Emperyalizm devrimi kendi iç dinamiklerinden kopartarak kontrolüne ve denetimine almak istiyor ve yeni-sömürgecilik olgusunu adım, adım inşa ederek devrimin demokratik özünü tümden tasfiyeyi hedefliyor. Elbette bunu devrimin içinde işbirlikçileri olmadan başaramaz. Kesin ve açık olarak şunu vurgulayalım biz Marksist Leninist bir örgütüz. ikincisi çağımızda Anti-emperyalistlik ya da Anti-sömürgecilik Anti kapitalist bir öze dayanmaz ve toplumsal kurtuluşu yani sosyalizmi hedeflemez ise klasik sömürgecilikten kurtulan bir halk sömürgeciliğin en sinsi, en kurnaz olanı yeni-sömürgeciliğin boyunduruğu altına girer ve onun esiri olur Türkiye’de olan budur.

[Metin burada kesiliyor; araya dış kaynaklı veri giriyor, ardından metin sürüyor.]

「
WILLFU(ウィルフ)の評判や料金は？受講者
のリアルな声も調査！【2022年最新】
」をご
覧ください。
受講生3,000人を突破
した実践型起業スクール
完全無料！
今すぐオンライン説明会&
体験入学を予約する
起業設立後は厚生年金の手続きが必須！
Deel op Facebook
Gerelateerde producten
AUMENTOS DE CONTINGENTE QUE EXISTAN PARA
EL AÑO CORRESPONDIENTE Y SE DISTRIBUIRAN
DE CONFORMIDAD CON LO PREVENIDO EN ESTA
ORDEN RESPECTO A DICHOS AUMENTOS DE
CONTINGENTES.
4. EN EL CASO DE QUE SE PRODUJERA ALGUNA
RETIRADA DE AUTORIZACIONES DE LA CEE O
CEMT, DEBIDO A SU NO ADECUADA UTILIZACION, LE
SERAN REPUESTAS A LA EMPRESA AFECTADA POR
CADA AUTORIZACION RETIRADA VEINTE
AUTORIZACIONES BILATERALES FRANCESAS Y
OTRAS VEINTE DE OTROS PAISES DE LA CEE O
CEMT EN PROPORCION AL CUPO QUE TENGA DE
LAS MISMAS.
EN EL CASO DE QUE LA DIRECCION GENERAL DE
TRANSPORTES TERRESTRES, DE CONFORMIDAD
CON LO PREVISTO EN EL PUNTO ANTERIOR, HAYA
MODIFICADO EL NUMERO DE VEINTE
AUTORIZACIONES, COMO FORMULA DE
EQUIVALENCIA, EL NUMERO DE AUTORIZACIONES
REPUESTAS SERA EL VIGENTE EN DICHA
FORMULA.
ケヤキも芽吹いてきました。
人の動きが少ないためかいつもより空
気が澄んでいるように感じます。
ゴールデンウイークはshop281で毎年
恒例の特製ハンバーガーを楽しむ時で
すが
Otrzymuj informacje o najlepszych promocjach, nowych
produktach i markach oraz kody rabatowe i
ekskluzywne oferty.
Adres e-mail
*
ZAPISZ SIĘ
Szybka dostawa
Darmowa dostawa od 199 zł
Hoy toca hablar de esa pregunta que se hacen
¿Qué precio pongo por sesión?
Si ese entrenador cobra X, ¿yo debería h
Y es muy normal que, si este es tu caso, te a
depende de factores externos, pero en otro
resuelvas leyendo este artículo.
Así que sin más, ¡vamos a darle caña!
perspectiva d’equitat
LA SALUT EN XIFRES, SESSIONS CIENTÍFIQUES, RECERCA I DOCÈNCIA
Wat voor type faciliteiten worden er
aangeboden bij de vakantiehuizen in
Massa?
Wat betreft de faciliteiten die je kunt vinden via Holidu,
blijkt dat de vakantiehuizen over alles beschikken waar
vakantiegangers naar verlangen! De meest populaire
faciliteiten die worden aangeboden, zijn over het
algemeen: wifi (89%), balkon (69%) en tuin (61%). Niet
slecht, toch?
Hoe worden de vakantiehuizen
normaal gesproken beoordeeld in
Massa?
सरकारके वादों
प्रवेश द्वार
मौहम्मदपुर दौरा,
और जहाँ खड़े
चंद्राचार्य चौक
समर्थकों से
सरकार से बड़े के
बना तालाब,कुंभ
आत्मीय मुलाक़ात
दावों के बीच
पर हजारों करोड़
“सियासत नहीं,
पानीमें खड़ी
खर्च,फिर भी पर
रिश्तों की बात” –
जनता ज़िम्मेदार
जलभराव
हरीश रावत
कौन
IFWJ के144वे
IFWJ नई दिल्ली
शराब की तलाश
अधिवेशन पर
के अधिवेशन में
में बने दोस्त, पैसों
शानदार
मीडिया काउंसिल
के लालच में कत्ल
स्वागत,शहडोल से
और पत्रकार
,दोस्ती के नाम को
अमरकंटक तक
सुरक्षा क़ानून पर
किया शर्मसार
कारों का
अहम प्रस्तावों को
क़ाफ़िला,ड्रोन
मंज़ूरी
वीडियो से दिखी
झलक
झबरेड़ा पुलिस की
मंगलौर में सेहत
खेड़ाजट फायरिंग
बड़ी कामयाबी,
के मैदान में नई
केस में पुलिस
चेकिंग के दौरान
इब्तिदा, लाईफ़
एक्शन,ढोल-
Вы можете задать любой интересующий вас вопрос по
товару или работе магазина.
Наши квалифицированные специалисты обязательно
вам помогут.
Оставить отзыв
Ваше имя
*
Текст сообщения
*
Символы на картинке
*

Biz devrimci sosyalistler olarak Ortadoğu ve Dünya gençliğine bu gerçekleri anlatmaya, katıldığımız ve bedel verdiğimiz devrimden asla vazgeçmeden devrim ve sosyalizm mücadelesini büyütmeye devam edeceğiz. Aynı zamanda emperyalizmin Ortadoğu’da tatbik etmek istediği palanı boşa düşürmenin çabası ve gayreti içinde olacağız. İşte gençlik bu kararlılık ve cesaretle devrime sahip çıkmalıdır.